Inference method Parameter estimation Prediction method Log likelihood (Higher is better)
\psi_\sigma Regularized optimization \psi_\sigma first order -11.755
\psi_e Regularized optimization \psi_e -11.6019
\psi_\sigma Fixed at 4,-3 \psi_\sigma first order -11.5183
\psi_e Fixed at 4,-3 \psi_e -11.4354
\psi_\sigma Fixed at 4,-3 \psi_\sigma second order -11.5192
\psi_\sigma Fixed at 4,-3 \psi_e -11.4352

Suckitude.  The only thing that really matters is

  • Fix parameters.
  • Use \psi_e predictive model.

The rest doesn’t matter.  Why?  It might help to look at the plots of the link probability functions.  These are parameterized by \eta and \nu.  We use a simplified model here where \eta is assumed to be the same across all components.  In that case, the response is entirely a function of scalar, \vec{1}^T (\bar{\phi}_1 \bar{\phi}_2).  I plot the values of the response against different values of this scalar.
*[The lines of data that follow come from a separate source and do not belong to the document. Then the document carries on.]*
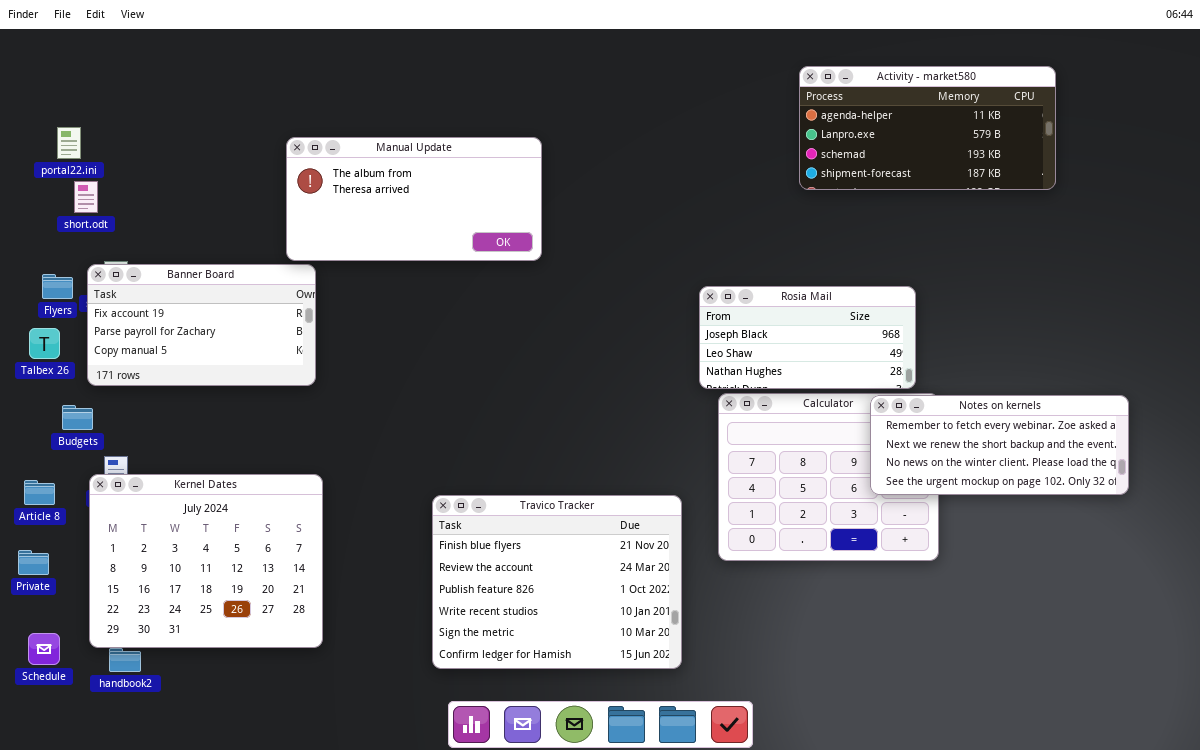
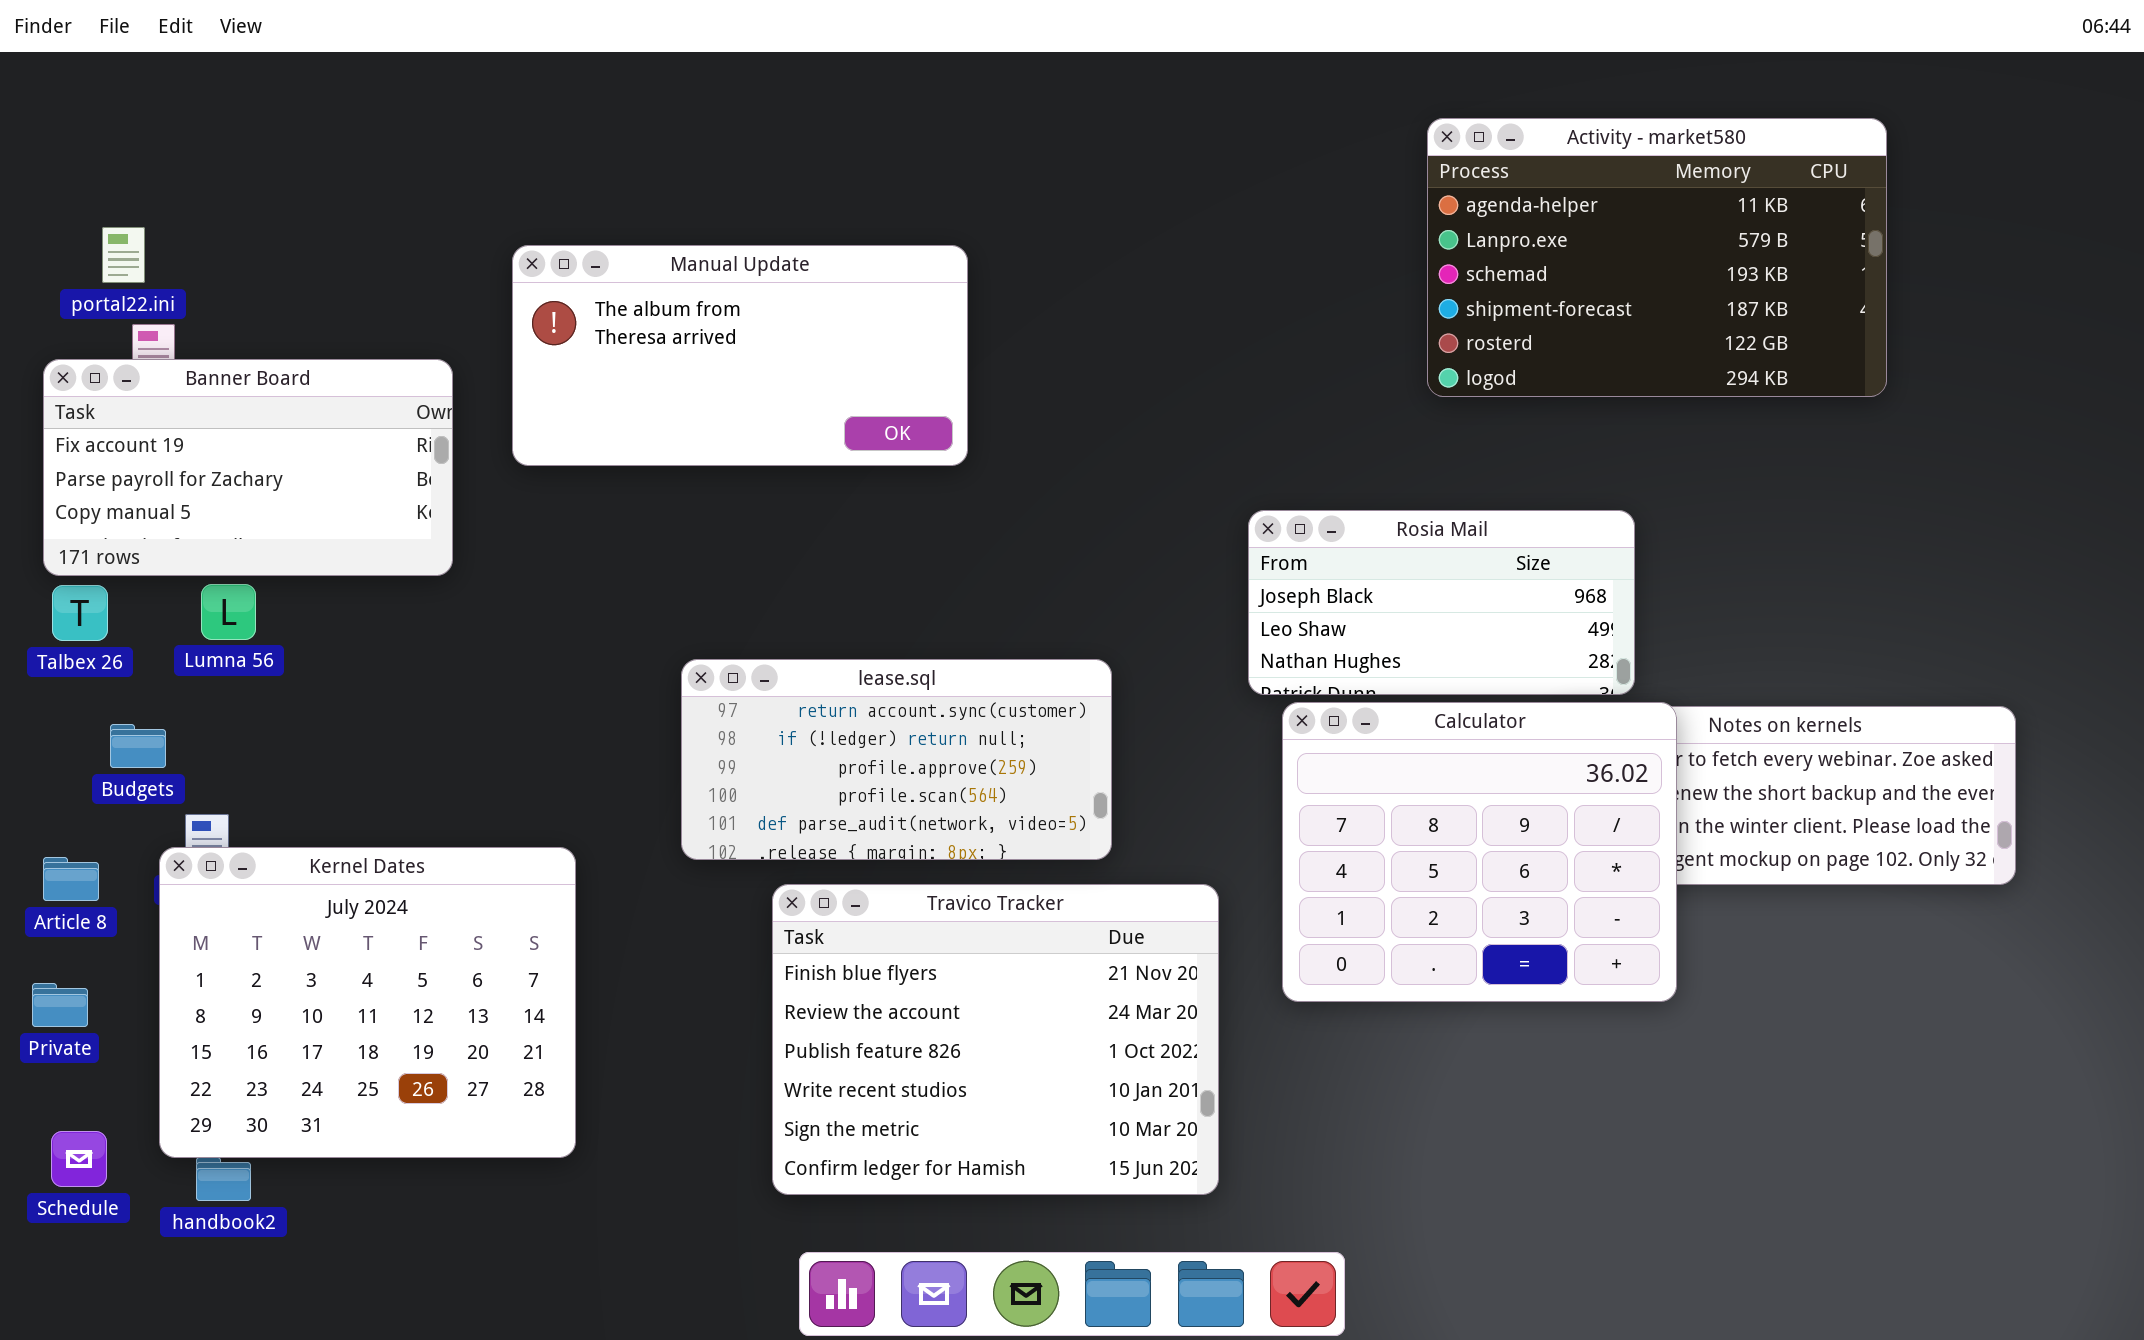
Activity - market580: [799,66,1056,190] -> [1427,118,1887,397], resized
Banner Board: [87,264,316,386] -> [43,359,453,576], moved
lease.sql: none -> [681,659,1112,860], opened
Calculator: [718,393,939,561] -> [1282,702,1677,1002], raised

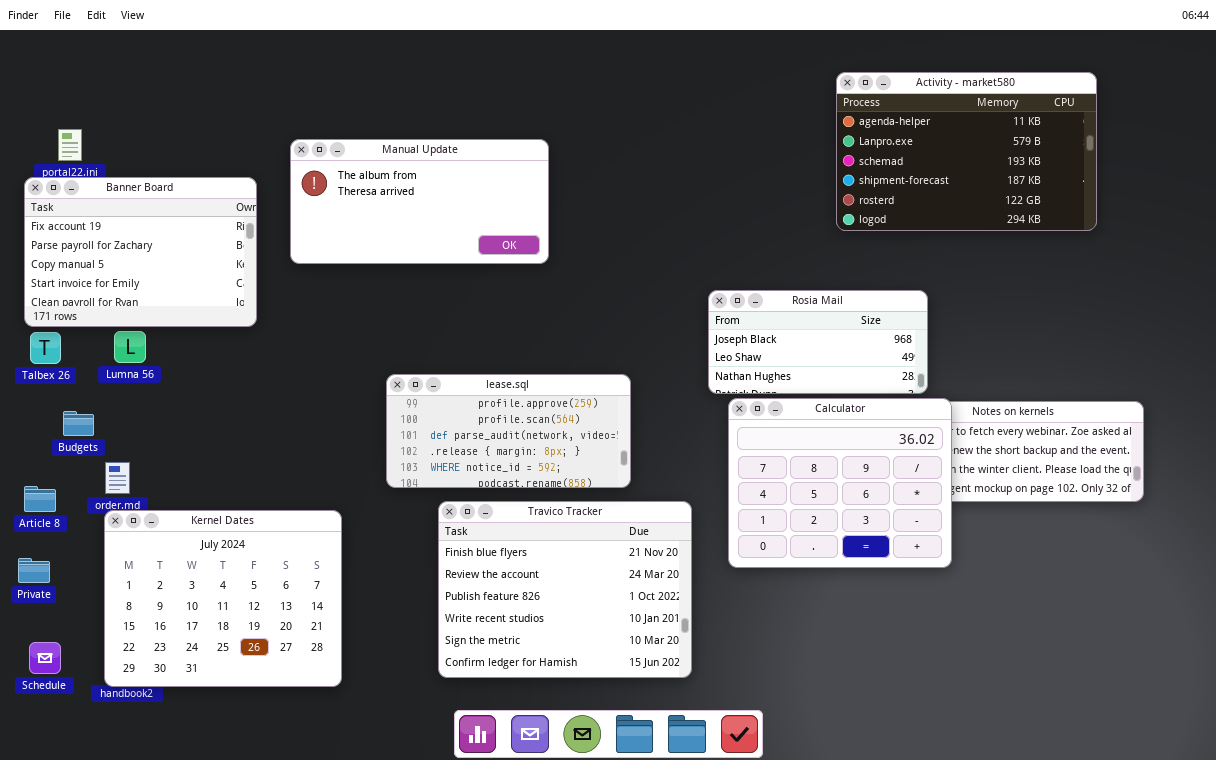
Activity - market580: [1427,118,1887,397] -> [836,72,1097,231], moved
Banner Board: [43,359,453,576] -> [24,177,257,327], resized
lease.sql: [681,659,1112,860] -> [386,374,631,488], scrolled down 2 rows
Kernel Dates: [159,847,576,1158] -> [104,510,342,687], moved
Comparison of different link probability functions

Comparison of different link prediction functions (log)

The endpoints are the same but there’s a dip in the middle for \psi_\sigma.  I suppose that although this function seems more “correct,” and is better able to lower the joint likelihood, the dip means that it is less aggressive in proposing positive links and is therefore worse at precision/recall type measures.  

So why not directly optimize the objective we care about?